EXERCISE AIM:
Across the entries that follow, work out the number of lines containing the string "Pandharpur", and state it alone.

INPUT:
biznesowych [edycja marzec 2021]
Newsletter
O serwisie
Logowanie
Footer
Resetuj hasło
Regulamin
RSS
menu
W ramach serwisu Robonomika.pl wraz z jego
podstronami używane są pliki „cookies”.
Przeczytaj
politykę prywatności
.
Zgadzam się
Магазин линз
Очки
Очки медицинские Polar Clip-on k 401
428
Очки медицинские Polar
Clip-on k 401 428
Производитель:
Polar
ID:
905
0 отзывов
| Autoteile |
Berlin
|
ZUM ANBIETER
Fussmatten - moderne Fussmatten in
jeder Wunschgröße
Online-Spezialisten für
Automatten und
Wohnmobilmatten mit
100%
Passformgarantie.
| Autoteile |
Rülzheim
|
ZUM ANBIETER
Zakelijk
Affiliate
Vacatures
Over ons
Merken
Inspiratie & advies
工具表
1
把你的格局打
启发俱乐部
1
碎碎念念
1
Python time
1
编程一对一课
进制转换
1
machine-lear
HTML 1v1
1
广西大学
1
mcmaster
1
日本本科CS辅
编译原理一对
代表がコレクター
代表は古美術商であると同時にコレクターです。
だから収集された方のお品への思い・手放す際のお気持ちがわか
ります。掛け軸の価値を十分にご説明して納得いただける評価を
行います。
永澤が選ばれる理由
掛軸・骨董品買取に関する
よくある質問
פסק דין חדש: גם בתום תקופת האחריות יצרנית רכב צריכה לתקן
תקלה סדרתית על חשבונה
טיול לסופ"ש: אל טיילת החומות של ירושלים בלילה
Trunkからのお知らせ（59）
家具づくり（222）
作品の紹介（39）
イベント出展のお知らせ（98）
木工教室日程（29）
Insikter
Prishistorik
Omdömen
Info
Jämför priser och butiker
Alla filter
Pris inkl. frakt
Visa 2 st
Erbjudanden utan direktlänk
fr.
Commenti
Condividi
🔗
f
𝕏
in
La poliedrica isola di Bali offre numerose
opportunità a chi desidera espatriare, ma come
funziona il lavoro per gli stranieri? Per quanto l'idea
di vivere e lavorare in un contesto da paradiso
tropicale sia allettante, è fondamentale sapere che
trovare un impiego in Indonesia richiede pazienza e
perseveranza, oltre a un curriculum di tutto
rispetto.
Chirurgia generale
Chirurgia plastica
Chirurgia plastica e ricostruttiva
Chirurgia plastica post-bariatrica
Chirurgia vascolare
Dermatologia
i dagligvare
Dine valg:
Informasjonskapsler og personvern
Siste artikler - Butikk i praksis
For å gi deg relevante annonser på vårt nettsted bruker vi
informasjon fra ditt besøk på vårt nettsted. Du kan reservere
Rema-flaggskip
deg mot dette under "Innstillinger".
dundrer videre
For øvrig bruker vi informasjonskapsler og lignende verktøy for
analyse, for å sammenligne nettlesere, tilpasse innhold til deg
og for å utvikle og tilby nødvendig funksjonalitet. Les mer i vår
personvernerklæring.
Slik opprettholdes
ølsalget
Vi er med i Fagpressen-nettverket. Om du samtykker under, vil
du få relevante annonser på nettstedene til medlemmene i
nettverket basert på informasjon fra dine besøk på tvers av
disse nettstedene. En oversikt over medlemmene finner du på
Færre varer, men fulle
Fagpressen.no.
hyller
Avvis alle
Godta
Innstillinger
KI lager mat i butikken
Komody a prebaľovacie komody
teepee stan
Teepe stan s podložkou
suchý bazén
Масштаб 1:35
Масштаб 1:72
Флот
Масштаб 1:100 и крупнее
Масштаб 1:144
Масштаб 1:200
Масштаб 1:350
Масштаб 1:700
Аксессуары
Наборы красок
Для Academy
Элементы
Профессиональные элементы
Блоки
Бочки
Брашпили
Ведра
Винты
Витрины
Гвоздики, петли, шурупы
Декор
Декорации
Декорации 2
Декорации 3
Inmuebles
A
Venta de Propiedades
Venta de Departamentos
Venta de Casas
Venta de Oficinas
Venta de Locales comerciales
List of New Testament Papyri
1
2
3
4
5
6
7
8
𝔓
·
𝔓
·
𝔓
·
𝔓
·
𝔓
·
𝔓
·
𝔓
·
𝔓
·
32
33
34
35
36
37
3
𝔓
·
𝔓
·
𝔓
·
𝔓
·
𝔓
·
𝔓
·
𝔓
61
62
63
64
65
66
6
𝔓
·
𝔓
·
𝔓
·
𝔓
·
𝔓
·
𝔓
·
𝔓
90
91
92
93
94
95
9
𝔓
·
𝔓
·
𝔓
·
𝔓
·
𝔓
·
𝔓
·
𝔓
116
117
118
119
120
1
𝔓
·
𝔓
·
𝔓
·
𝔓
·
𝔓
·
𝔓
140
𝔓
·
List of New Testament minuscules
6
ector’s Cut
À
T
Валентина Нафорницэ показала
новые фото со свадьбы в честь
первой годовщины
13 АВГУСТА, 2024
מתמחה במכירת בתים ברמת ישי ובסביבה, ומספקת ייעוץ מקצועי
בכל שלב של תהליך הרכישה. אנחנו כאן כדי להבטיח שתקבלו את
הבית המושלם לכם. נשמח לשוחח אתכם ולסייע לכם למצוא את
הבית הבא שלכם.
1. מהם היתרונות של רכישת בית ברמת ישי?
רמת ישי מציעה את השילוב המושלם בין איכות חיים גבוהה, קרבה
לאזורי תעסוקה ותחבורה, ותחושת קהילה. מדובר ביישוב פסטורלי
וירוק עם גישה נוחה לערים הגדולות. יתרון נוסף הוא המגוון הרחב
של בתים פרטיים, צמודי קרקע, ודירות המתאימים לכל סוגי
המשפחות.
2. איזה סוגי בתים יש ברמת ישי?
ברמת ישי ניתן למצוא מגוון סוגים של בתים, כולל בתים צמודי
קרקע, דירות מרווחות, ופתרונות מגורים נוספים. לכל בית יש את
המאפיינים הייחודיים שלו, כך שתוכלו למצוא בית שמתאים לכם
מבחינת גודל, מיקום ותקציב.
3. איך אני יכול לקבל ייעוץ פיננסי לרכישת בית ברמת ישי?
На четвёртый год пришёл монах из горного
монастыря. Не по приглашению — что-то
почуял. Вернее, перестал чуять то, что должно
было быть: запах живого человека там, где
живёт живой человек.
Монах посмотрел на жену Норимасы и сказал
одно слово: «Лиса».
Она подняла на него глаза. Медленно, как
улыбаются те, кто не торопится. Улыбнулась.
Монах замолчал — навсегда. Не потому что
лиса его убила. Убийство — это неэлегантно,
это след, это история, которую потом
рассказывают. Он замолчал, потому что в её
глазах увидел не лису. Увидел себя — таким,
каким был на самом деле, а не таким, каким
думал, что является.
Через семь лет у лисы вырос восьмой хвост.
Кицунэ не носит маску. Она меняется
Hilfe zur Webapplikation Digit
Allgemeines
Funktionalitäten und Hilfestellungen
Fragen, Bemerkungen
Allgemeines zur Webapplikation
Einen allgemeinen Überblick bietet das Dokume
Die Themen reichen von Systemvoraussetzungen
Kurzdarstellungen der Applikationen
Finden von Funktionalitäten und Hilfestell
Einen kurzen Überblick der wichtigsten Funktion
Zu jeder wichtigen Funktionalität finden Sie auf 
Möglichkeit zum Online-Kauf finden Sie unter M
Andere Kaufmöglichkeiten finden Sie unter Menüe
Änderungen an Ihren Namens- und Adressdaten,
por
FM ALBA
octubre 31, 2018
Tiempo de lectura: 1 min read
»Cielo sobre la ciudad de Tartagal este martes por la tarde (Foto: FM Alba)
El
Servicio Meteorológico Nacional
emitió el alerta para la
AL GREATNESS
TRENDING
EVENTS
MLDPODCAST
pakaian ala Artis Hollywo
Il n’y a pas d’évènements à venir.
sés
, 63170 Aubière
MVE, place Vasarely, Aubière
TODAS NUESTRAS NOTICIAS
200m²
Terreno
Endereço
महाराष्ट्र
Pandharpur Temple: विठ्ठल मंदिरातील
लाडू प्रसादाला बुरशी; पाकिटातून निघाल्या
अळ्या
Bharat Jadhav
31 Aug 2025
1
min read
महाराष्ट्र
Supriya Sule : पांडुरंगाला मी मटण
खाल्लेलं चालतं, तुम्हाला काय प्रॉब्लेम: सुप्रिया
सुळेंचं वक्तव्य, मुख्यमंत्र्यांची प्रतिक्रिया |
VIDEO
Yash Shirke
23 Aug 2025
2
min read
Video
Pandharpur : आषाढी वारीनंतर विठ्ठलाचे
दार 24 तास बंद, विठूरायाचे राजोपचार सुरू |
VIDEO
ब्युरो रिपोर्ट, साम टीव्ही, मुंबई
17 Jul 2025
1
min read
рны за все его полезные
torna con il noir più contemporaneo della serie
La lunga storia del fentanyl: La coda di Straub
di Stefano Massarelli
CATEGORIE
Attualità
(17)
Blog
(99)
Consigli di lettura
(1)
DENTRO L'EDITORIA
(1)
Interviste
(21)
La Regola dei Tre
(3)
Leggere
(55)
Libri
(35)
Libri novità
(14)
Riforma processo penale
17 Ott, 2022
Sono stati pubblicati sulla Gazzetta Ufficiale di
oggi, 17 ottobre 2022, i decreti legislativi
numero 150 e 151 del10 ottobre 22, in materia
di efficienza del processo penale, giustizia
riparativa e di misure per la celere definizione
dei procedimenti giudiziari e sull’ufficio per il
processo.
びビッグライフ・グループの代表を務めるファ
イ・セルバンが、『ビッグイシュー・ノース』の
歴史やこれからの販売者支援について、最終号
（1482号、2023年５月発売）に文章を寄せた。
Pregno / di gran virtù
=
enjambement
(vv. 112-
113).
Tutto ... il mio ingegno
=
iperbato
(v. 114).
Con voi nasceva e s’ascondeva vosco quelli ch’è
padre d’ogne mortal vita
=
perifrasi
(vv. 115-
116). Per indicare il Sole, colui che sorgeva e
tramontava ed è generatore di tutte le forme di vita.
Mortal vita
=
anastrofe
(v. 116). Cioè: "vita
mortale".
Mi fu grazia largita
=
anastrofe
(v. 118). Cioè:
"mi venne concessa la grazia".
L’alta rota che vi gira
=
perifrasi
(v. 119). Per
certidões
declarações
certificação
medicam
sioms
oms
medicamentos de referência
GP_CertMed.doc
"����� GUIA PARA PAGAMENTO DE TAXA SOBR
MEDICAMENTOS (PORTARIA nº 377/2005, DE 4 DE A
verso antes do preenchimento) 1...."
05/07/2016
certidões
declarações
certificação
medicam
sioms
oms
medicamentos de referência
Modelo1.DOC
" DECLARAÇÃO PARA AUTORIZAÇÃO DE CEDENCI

RESULT OF THIS EXERCISE:
2